Son ayları kederli ve sıkıntılı geçti. Hz. Peygamber’in ﷺ haber verdiği gibi onun vefatının ardından beş buçuk ay gibi kısa bir süre sonra vefat etti. O Resûl-i Ekrem’in ﷺ şu sözlerle övdüğü seçkin biriydi: “Cennet kadınlarının en üstünleri Hatice bint Hüveylid, Fâtıma bint Muhammed, Meryem bint İmran, Âsiye bint Muzahhim’dir.” (Ahmed b. Hanbel, Müsned, 1/36.)
Kanaat Ahlâkıyla Yaşamak
Hz. Fâtıma tek başına bir destan. Baştan sona ibretlerle dolu bir kitap âdeta. Hayatından iki kareye dikkatimizi verelim. Birincisi onun üstün edep ve kanaatini anlatıyor: Peygamber Efendimiz’in ﷺ saadetli kızı, aynı zamanda İslâm devlet başkanının kızı olmasına rağmen ev işlerini kendisi yapıyordu. Evine kırbalarla su taşır, el değirmeninde un öğütürdü. Tabii bunları yaparken ellerinde kırba izleri ve nasırlar oluşurdu. Hz. Ali eşinin bu durumundan ve ona bir hizmetçi tutamamaktan dolayı üzülüyordu. Bir gün onun bu haline dayanamayarak “Ey Fâtıma! Hz. Peygambere ﷺ söylesen de sana bir hizmetçi verse olur mu?” dedi.
Fâtıma annemiz çaresizlikten dolayı Resûlullah Efendimiz’in ﷺ yanına durumu arz için gitti. Fakat o sırada sahabelerle oturuyordu. Bu durumda halini izhar etmekten çekinen Hz. Fâtıma, hacetini dile getiremeden evine döndü. Kızının bir ihtiyacı olduğunu ferasetiyle anlayan Resûl-i Ekrem ﷺ ertesi gün ilk iş olarak damadı Hz. Ali’nin evine gitti. Fâtıma annemizin yanına oturarak ihtiyacının ne olduğunu sordu. Fâtıma annemiz yine hayâ etti ve bir şey söyleyemedi. Bunun üzerine Hz. Ali, Allah resulüne ﷺ hizmetçi ihtiyacını anlattı. Hz. Peygamber ﷺ bu talep karşısında şöyle dedi: “Fâtımacığım! Ben daha suffa ehlinin ihtiyaçlarını gideremedim, sana nasıl hizmetçi vereyim.

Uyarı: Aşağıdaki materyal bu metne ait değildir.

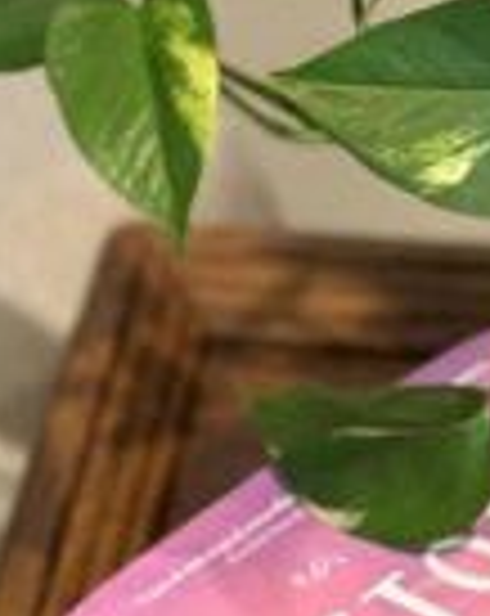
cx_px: 319
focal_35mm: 187
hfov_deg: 8.2
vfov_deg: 10.2
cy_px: 744
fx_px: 3401
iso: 500
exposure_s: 1/40
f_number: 1.78
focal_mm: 6.76
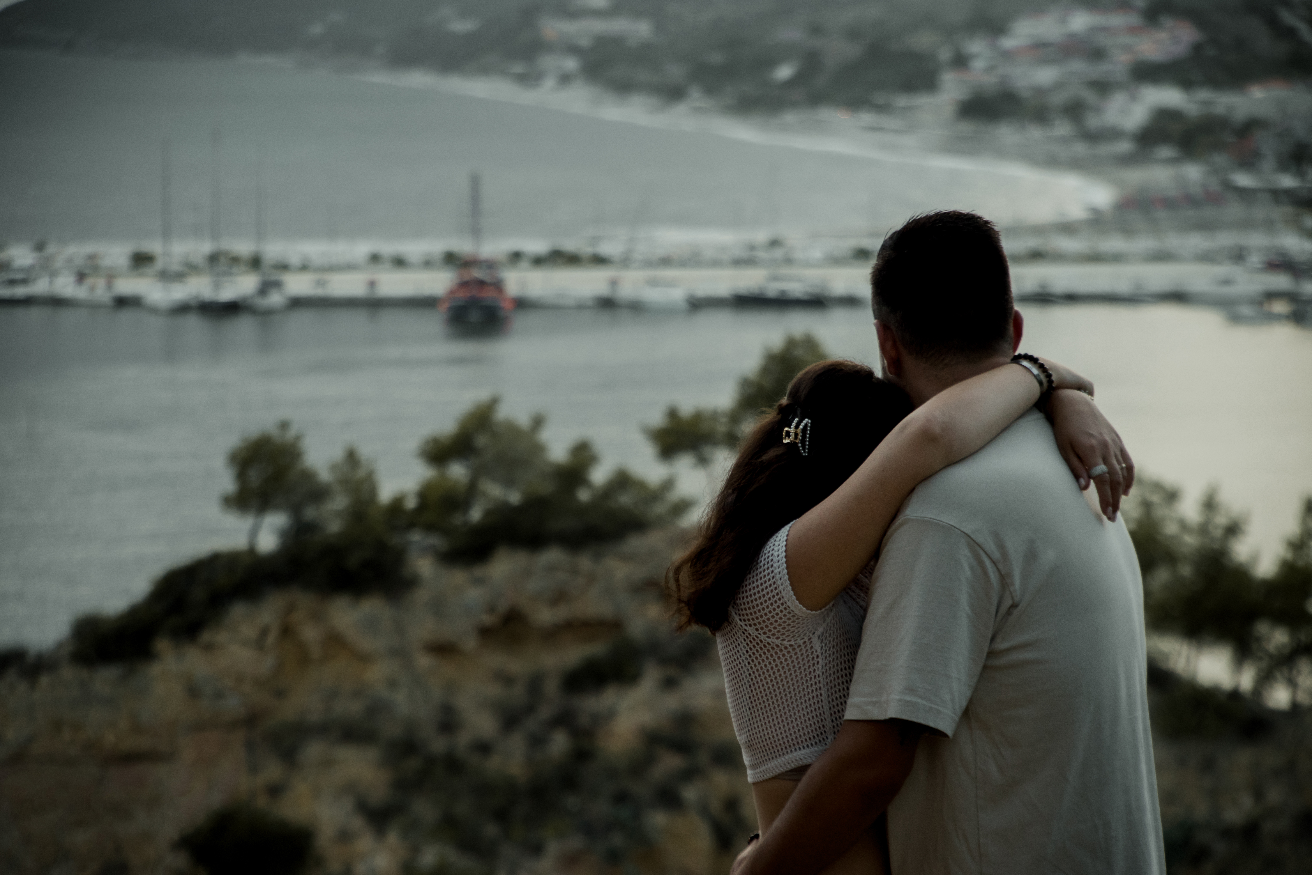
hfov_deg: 18.6
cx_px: 656
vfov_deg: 12.5
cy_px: 438
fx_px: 4009
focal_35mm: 110
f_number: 5.6
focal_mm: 110
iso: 1600
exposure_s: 1/200
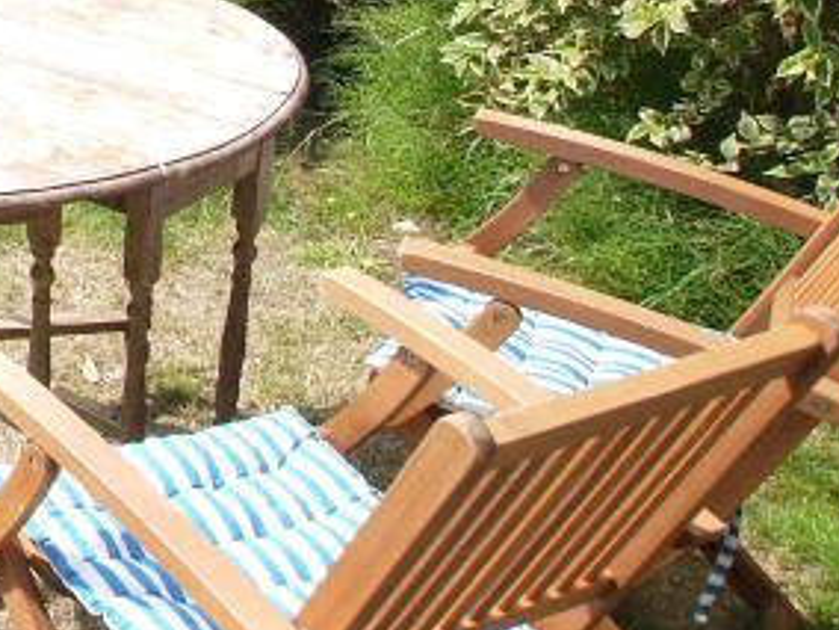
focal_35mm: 65
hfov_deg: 22.3
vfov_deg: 20.9
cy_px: -145
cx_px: -541
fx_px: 1575
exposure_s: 1/160
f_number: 6.3
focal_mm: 9
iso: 100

Ey kızım Fâtıma! Ben sana hizmetçiden daha hayırlı bir şey öğreteyim mi? Bununla dünya ve ahiret işlerinde Allah ﷻ sana yeter. Her sabah namazından sonra otuz üç kere sübhânallah, otuz üç kere elhamdülillâh ve otuz üç kere de Allahüekber dersen Allah ﷻ sana dünya ve ahiret işlerinde yeter’ buyurdu. Fâtıma annemiz de cevaben üç defa “Allah ve resûlünden razı oldum” demiştir. (Buhârî, Humus, 6; Müslim, Zikir, 80.)
Fâtıma annemiz kendi eşine ve babasına ihtiyacını söylemeyecek kadar hayâ sahibiydi. Erkek sahabiler arasına son derece insanî bir ihtiyaç için dahi girmemeye gayret etti. “Betül” ismini taşıması böylesi bir hassasiyetin neticesiydi.